TAREFAS PROPOSTAS
A: Responda, com base no trecho sobre o diário de Maria Célia:
(i) Quantas cartas a filha enviou à mãe ao todo?
(ii) Quantas páginas Maria Célia escreveu no bloco de notas?
(iii) O que a mãe disse que deveria ser comprado no velório no lugar de coroa de flores?
B: Dê continuidade ao trecho sobre o diário de Maria Célia a partir da última frase apresentada.

TRECHO DO TEXTO
O caderno apenas chegou às mãos de Mariane após a morte da mãe. Ela tentou recuperar o pertence duas vezes e, no dia 29 de de junho, disse aos funcionários do hospital que não iria sair do local se não entregassem as cartas e o diário que a mãe havia deixado.
"Depois, realmente, veio escrito assim: 'Para Mariane'. Foi o que me confortou porque eu estava arrasada e ainda estou. A gente se confortou por ver o quão forte ela foi. Minha mãe nunca gostou de coroa de flores, ela disse que era para comprar pizza no velório, que pizza ela gostava muito. Ela foi tão forte nas palavras."
Segundo Mariane, na primeira vez que ela fez videochamada com a mãe, ela prometeu que mandaria cartas todos os dias, que foi um pedido feito pela mãe. Ao todo, a filha enviou 17 cartas, fotos dos filhos, desenhos, tudo para acalentar o coração diante da saudade que a distância provocava.
"Minha mãe era muito fechada, ela nunca escreveu, até em rede social nunca teve hábito de escrever. Ela mais falava, mandava áudio, mas escrever era raro e escrever dessa maneira que ela escreveu. Se eu não tivesse sonhado eu nem iria imaginar."
'Vida nunca mais será a mesma'
Entre as paredes do hospital e o som dos respiradores a todo instante, Maria Célia depositava no diário os sentimentos que pairavam sobre o ambiente e também no coração. Em algumas vezes os relatos eram sobre a rotina, em outras eram orações.
"Estou escrevendo agora cedo, a respiração está boa, estou conseguindo porque tem horas que nem isso consigo fazer, mas Deus é maior e vamos vencer esse mal. Meus amigos de quarto, quase todos intubados, só escuto o som do respirador e um monte de aparelhos. Essa semana vai ser revigorante, vou vencer. Cada vez que lembro o quanto é difícil respirar, lembro que usar duas máscaras para ir ao mercado não é nada", escreveu Maria Célia no diário.
Mariane gravou um vídeo fazendo a leitura de alguns trechos do diário e enviou aos familiares.
Foram 15 páginas escritas por Maria Célia, no bloco de notas que foi entregue por Mariane. Cada capítulo começava com a data em que estava escrevendo, seguido pelo nome do funcionário do hospital que estava de plantão naquele período.
"A noite é difícil com os extubantes, só Deus, coitados dos profissionais da saúde! Não é fácil a noite aqui. Enquanto a cidade dorme, eles lutam para salvar vidas, sem muito recurso. E nós, no meio de tudo isso, então, valorizamos a noite de descanso. Obrigada senhor porque o sol já vai nascer e com ele, a esperança de dias melhores", escreveu.

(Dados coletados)

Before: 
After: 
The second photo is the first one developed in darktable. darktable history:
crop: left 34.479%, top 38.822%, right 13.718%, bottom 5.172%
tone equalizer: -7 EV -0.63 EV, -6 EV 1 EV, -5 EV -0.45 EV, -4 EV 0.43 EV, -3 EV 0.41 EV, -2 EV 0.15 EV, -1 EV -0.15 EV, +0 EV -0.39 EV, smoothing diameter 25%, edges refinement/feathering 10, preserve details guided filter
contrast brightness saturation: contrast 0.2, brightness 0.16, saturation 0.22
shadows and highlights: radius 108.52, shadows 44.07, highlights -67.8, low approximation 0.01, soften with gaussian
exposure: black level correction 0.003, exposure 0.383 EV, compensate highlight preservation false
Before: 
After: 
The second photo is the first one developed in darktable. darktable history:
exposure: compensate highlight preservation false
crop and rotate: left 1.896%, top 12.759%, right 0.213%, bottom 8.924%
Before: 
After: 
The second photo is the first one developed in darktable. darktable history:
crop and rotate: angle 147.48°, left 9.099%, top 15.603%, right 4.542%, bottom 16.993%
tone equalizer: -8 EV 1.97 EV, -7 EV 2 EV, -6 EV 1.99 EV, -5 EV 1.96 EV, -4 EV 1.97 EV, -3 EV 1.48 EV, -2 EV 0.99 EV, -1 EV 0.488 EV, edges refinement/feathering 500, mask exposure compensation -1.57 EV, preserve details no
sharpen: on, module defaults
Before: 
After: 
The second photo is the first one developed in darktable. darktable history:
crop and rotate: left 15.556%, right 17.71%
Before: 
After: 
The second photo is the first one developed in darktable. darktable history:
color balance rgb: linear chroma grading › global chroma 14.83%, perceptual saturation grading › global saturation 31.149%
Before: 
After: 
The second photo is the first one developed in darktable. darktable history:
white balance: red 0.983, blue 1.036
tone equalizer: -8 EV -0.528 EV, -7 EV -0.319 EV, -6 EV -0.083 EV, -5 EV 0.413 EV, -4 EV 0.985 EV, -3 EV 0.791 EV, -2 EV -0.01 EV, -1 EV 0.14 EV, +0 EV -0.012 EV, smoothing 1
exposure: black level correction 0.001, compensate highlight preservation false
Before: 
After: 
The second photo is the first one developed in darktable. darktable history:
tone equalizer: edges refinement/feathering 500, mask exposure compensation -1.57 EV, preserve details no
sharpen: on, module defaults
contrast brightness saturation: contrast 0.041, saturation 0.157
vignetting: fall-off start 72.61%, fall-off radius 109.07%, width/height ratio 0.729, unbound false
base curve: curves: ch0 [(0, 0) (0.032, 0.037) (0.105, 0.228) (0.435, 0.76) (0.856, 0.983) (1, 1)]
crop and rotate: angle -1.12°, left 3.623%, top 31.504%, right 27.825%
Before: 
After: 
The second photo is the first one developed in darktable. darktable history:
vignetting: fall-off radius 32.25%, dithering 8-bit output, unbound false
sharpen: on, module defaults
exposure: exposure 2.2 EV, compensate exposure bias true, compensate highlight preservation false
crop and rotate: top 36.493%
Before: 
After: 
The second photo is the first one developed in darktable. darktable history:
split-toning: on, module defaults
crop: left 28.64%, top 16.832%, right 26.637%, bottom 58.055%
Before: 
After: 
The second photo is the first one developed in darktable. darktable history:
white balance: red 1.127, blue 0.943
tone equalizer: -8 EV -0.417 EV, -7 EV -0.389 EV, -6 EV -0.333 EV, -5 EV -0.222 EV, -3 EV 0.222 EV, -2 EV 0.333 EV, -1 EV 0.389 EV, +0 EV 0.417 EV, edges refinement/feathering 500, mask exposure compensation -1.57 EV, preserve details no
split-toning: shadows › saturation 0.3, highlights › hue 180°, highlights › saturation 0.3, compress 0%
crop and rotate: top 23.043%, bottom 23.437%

RESPOSTAS REDIGIDAS
A:
(i) 17 cartas.
(ii) 15 páginas.
(iii) Pizza.

B:
Em meio aos relatos, Maria Célia aconselha os filhos a viverem intensamente e cuidarem da família. Ela planejava como deveria ser o primeiro aniversário da neta, Helena, e falava da saudade do neto Lucas, ou "Luquinhas", como ela o chamava.
"Superando minhas ansiedades e aprendendo a respirar. Obrigada senhor, meu Deus e meu pai Jesus, e todos os anjos e santos por mais esse aprendizado. A vida nunca mais será a mesma, vou sempre valorizar as coisas simples que vêm de graça e nem percebemos o quanto é bom e necessário. Obrigada senhor, obrigada meu pai."
Internação
Segundo Mariane, outras três pessoas da família morreram de Covid-19 durante a pandemia. Inclusive, a prima dela, Daniele Priscila Batista, de 32 anos, que foi intubada com a doença um dia depois da morte de Maria Célia.
Além disso, uma das pessoas da família que não resistiu à doença em outubro do ano passado foi a irmã de Maria Célia, Aparecida Marcelino da Cunha. Ambas eram muito próximas uma da outra.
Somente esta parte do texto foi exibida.